■ **Required action**: Upon reaching the line containing "Rendered at 2001 by 1125 pixels.", output that line and all remaining lines exactly, through the end of the entries, and output nothing before it.

■ **Input data**:
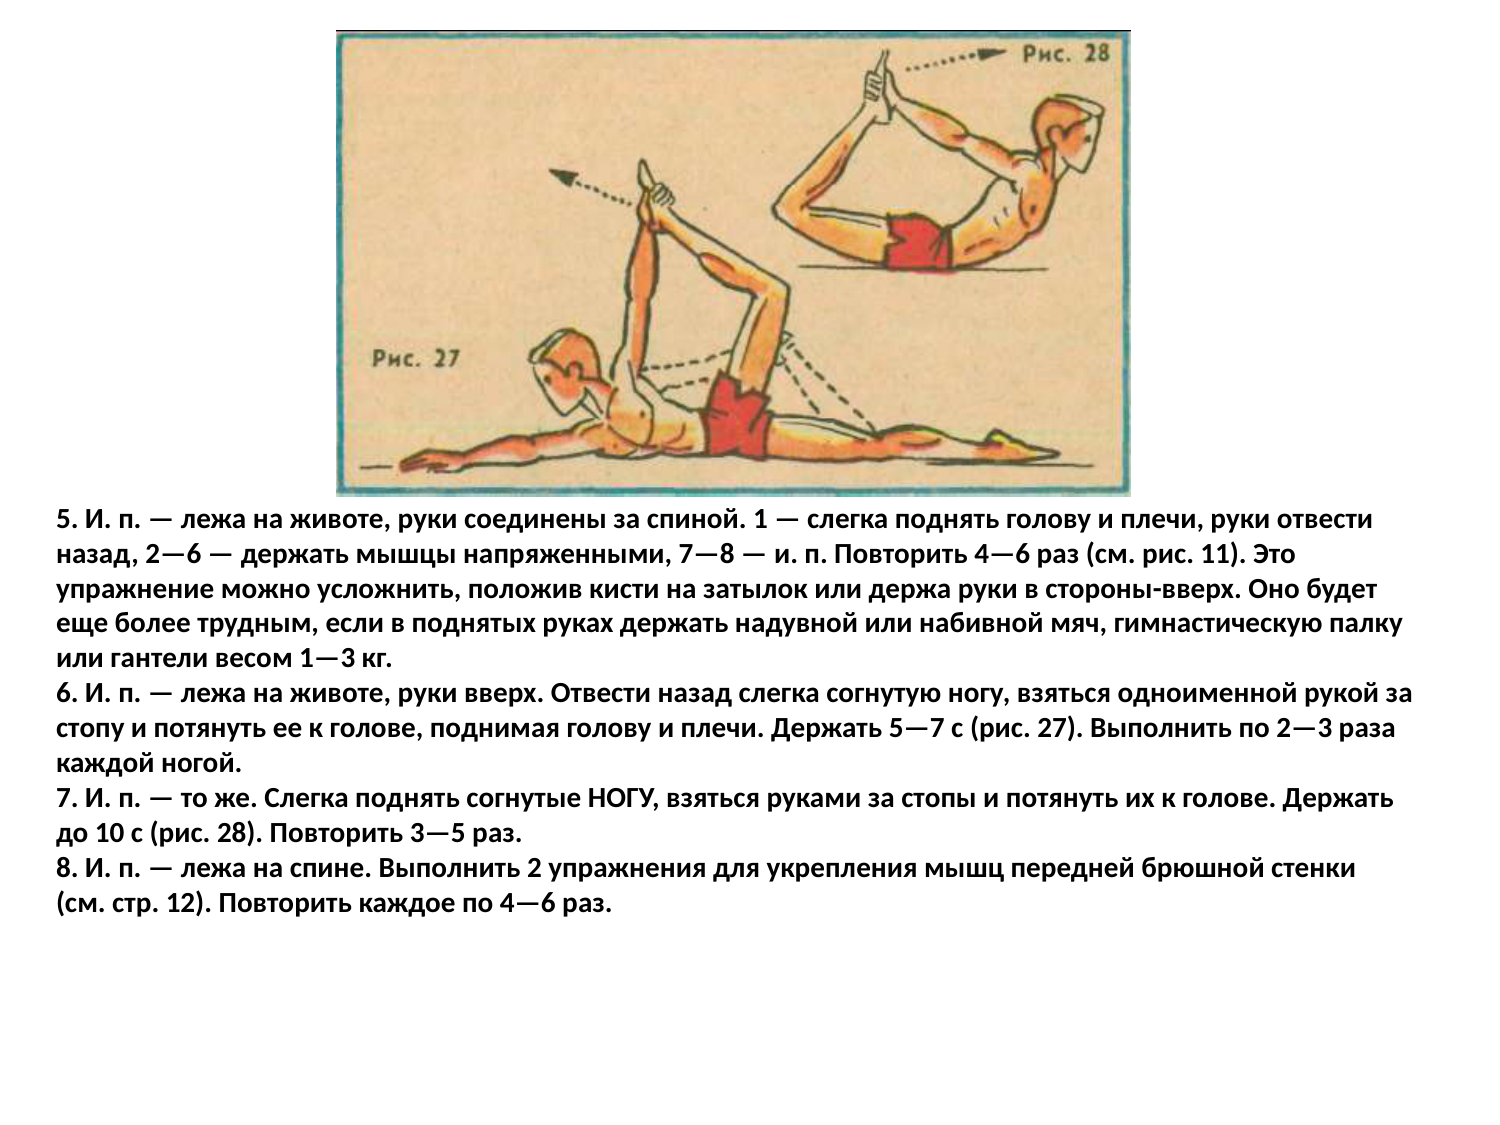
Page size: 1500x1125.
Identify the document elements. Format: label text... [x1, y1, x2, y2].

text_box 5. И. п. — лежа на животе, руки соединены за спиной. 1 — слегка поднять голову и плечи, руки отвести назад, 2—6 — держать мышцы напряженными, 7—8 — и. п. Повторить 4—6 раз (см. рис. 11). Это упражнение можно усложнить, положив кисти на затылок или держа руки в стороны-вверх. Оно будет еще более трудным, если в поднятых руках держать надувной или набивной мяч, гимнастическую палку или гантели весом 1—3 кг. 6. И. п. — лежа на животе, руки вверх. Отвести назад слегка согнутую ногу, взяться одноименной рукой за стопу и потянуть ее к голове, поднимая голову и плечи. Держать 5—7 с (рис. 27). Выполнить по 2—3 раза каждой ногой. 7. И. п. — то же. Слегка поднять согнутые НОГУ, взяться руками за стопы и потянуть их к голове. Держать до 10 с (рис. 28). Повторить 3—5 раз. 8. И. п. — лежа на спине. Выполнить 2 упражнения для укрепления мышц передней брюшной стенки (см. стр. 12). Повторить каждое по 4—6 раз. [41, 491, 1441, 971]
picture [336, 30, 1131, 497]
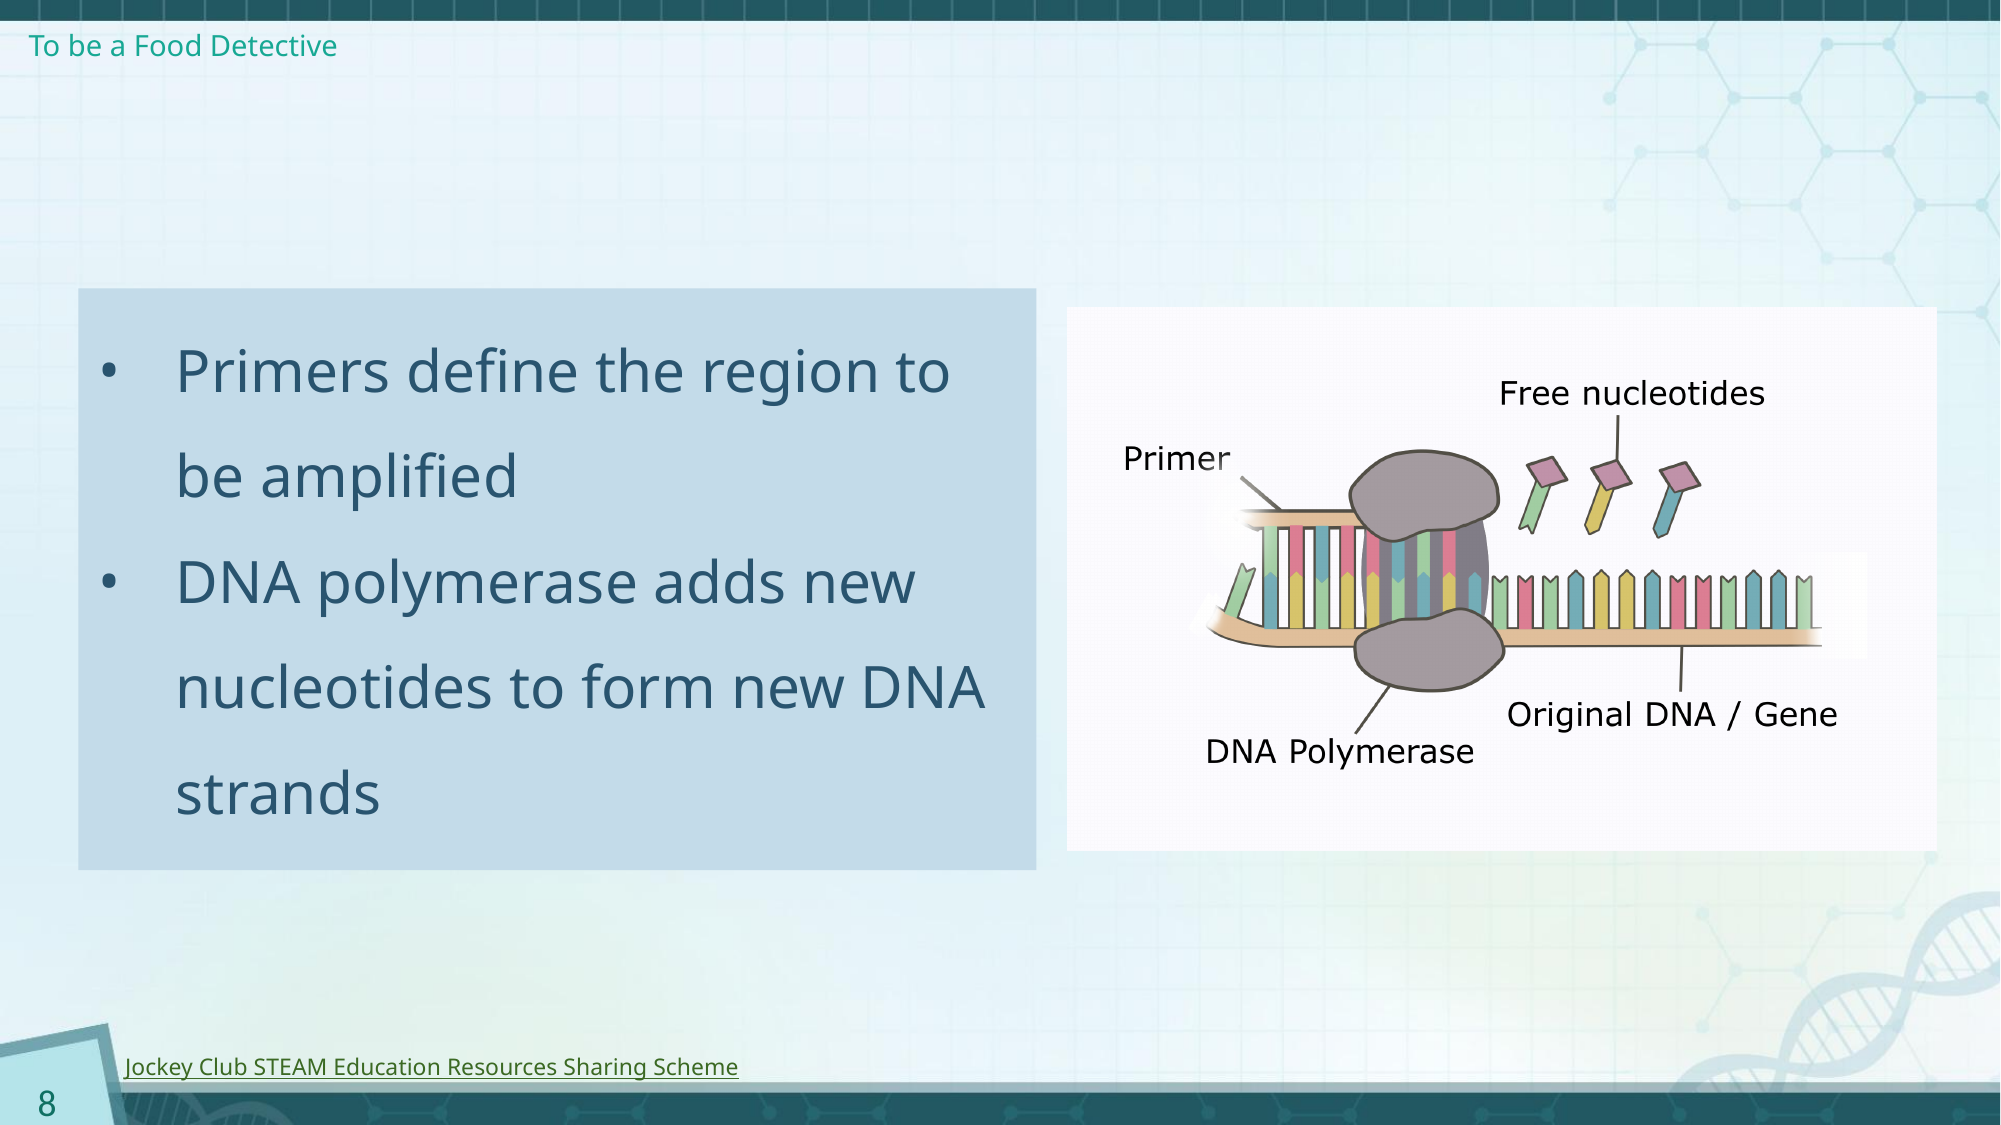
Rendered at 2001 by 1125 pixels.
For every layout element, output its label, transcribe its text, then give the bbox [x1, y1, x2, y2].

list Primers define the region to be amplified DNA polymerase adds new nucleotides to form new DNA strands [78, 288, 1037, 871]
picture [0, 0, 2001, 1125]
slide_number 8 [0, 1071, 96, 1125]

■ **Reply to the exercise**:
Rendered at 2001 by 1125 pixels.
For every layout element, output its label, transcribe its text, then give the bbox [x1, y1, x2, y2].

list Primers define the region to be amplified DNA polymerase adds new nucleotides to form new DNA strands [78, 288, 1037, 871]
picture [0, 0, 2001, 1125]
slide_number 8 [0, 1071, 96, 1125]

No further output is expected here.